Records from a collection
====

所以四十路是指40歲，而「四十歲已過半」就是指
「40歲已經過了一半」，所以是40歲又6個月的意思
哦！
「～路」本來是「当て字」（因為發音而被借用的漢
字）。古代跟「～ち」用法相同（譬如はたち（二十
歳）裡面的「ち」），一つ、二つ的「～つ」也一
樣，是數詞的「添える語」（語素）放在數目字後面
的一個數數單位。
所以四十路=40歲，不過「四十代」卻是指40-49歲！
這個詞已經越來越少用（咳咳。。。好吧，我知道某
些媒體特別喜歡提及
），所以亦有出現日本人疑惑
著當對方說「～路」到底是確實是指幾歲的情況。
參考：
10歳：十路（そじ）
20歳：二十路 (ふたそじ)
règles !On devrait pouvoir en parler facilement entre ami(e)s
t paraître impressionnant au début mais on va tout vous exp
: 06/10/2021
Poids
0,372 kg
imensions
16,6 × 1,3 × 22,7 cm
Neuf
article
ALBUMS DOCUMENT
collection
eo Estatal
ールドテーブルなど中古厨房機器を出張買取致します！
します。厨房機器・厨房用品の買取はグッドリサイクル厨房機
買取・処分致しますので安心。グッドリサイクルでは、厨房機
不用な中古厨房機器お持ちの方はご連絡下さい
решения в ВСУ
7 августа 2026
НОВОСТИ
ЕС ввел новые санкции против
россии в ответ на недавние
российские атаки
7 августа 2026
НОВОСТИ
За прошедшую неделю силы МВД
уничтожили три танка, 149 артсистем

====

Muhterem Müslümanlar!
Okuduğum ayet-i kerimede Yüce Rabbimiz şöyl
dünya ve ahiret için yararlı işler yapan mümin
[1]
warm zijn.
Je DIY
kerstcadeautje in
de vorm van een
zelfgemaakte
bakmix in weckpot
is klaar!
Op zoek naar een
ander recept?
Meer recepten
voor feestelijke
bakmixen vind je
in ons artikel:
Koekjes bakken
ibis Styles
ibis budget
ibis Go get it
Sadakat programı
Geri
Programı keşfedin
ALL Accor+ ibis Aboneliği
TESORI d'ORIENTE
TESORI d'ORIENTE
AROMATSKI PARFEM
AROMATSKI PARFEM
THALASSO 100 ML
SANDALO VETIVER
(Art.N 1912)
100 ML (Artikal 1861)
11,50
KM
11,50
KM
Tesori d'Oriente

====

* _DIRECTIONS_: Transcribe the records above exactly, beginning at the line that contains "所以四十路是指40歲，而「四十歲已過半」就是指" and ending with the line that contains "уничтожили три танка, 149 артсистем", both included, and nothing else.

* _OUTPUT BELOW_:
所以四十路是指40歲，而「四十歲已過半」就是指
「40歲已經過了一半」，所以是40歲又6個月的意思
哦！
「～路」本來是「当て字」（因為發音而被借用的漢
字）。古代跟「～ち」用法相同（譬如はたち（二十
歳）裡面的「ち」），一つ、二つ的「～つ」也一
樣，是數詞的「添える語」（語素）放在數目字後面
的一個數數單位。
所以四十路=40歲，不過「四十代」卻是指40-49歲！
這個詞已經越來越少用（咳咳。。。好吧，我知道某
些媒體特別喜歡提及
），所以亦有出現日本人疑惑
著當對方說「～路」到底是確實是指幾歲的情況。
參考：
10歳：十路（そじ）
20歳：二十路 (ふたそじ)
règles !On devrait pouvoir en parler facilement entre ami(e)s
t paraître impressionnant au début mais on va tout vous exp
: 06/10/2021
Poids
0,372 kg
imensions
16,6 × 1,3 × 22,7 cm
Neuf
article
ALBUMS DOCUMENT
collection
eo Estatal
ールドテーブルなど中古厨房機器を出張買取致します！
します。厨房機器・厨房用品の買取はグッドリサイクル厨房機
買取・処分致しますので安心。グッドリサイクルでは、厨房機
不用な中古厨房機器お持ちの方はご連絡下さい
решения в ВСУ
7 августа 2026
НОВОСТИ
ЕС ввел новые санкции против
россии в ответ на недавние
российские атаки
7 августа 2026
НОВОСТИ
За прошедшую неделю силы МВД
уничтожили три танка, 149 артсистем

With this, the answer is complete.